Bill Bratton, NYPD Commissioner, Says Stop And Frisk Has Been 'Solved'

NYPD Commissioner: Stop And Frisk Has Been 'Solved'
NEW YORK, NY - JANUARY 02: New York City Police Commissioner William Bratton walks into his first news conference with Mayor Bill de Blasio at One Police Plaza on January 2, 2014 in New York City. New York City, and much of New England is preparing for a major winter snowstorm. (Photo by Spencer Platt/Getty Images)
NEW YORK, NY - JANUARY 02: New York City Police Commissioner William Bratton walks into his first news conference with Mayor Bill de Blasio at One Police Plaza on January 2, 2014 in New York City. New York City, and much of New England is preparing for a major winter snowstorm. (Photo by Spencer Platt/Getty Images)

Only two weeks into his position as top cop, NYPD Commissioner Bill Bratton says the police practice of stop and frisk in New York City has been "more or less solved."

The Daily News reports Bratton was speaking before members of the Local Initiatives Support Corporation Wednesday when he said that in some neighborhoods, the police tactic had been halted "altogether."

“To give you some idea, in the fourth quarter of 2012, the department recorded a little more than 90,000 stops," he explained. "In the fourth quarter of 2013, that number fell to 12,300. In 2011, the peak year for use of this tactic, the NYPD conducted 694,000 documented stops. In 2013, the figure was about 194,000. So, clearly it is in decline and I believe that is a good thing.”

Last year a federal judge ruled that the NYPD's use of stop and frisk was unconstitutional, and ordered a federal monitor to oversee the police department. Mayor Michael Bloomberg appealed the ruling. Mayor de Blasio, who took office earlier this month, has said he'll drop the appeal.

De Blasio's victories in the Democratic primary last September, and then over Joe Lhota in November, have been attributed partly to his promises to reform stop and frisk and build better relations between communities of color and police.

So when de Blasio appointed Bratton as commissioner it came as a surprise to some stop-and-frisk critics. New York's aggressive regimen of stop and frisk, after all, had been started by Bratton during his previous term as commissioner.

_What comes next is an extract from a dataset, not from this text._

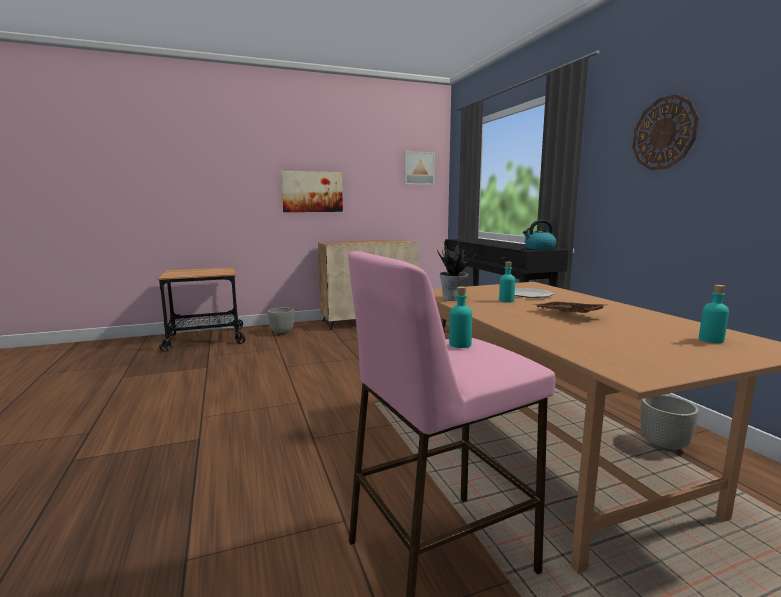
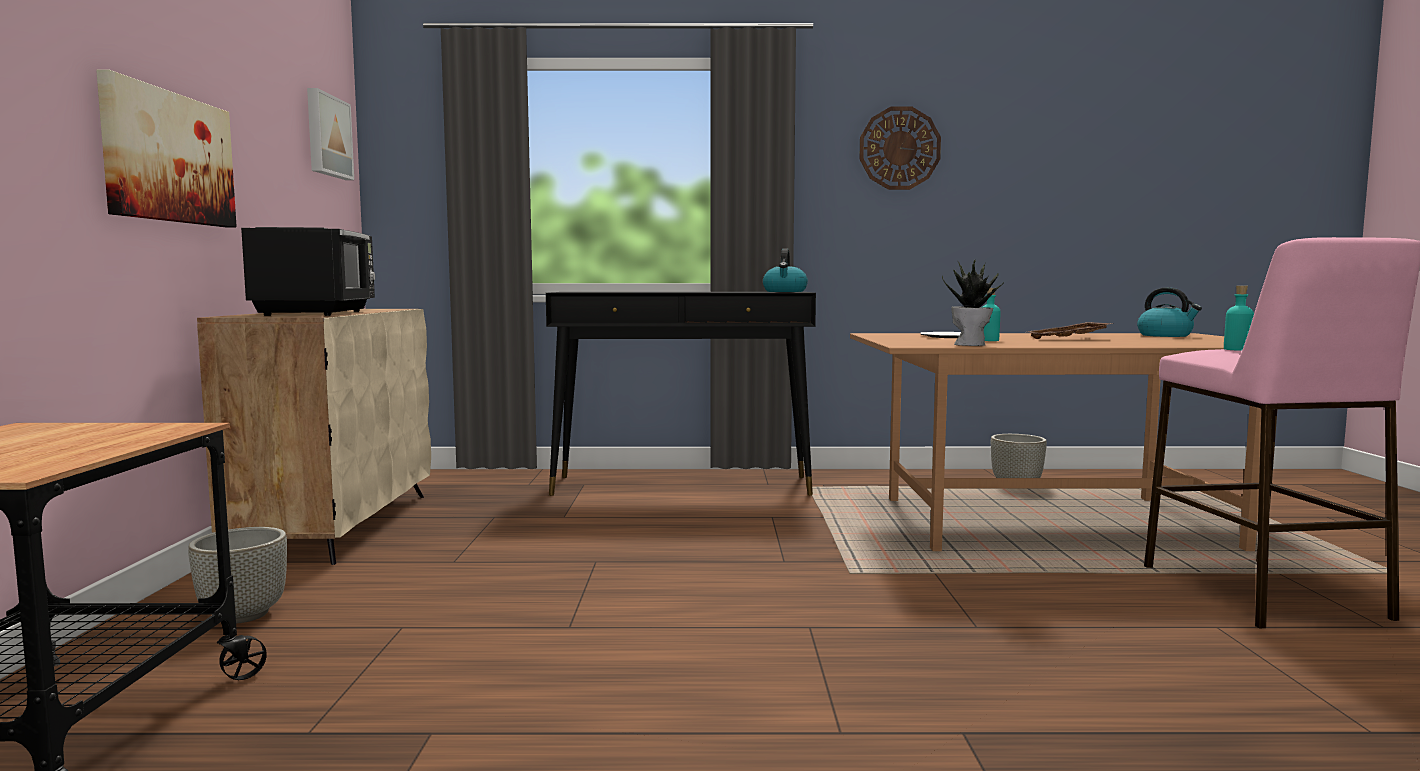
camera: 70 degrees left, 5 degrees down
(354, 243) = (318, 313): none -> black microwave
(711, 340) = (1166, 335): turquoise bottle -> kettle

While Bratton has since defended stop and frisk as a necessary tool in reducing crime, he has also vowed to scale back the aggressive use of the practice, acknowledging the misuse of stop and frisk under Commissioner Ray Kelly as "the racial profiling issue, if you will, of the 21st century.”

During the first 10 years of Mayor Bloomberg's time as mayor, police stops rose 600 percent. The vast majority of those stopped were black or Latino.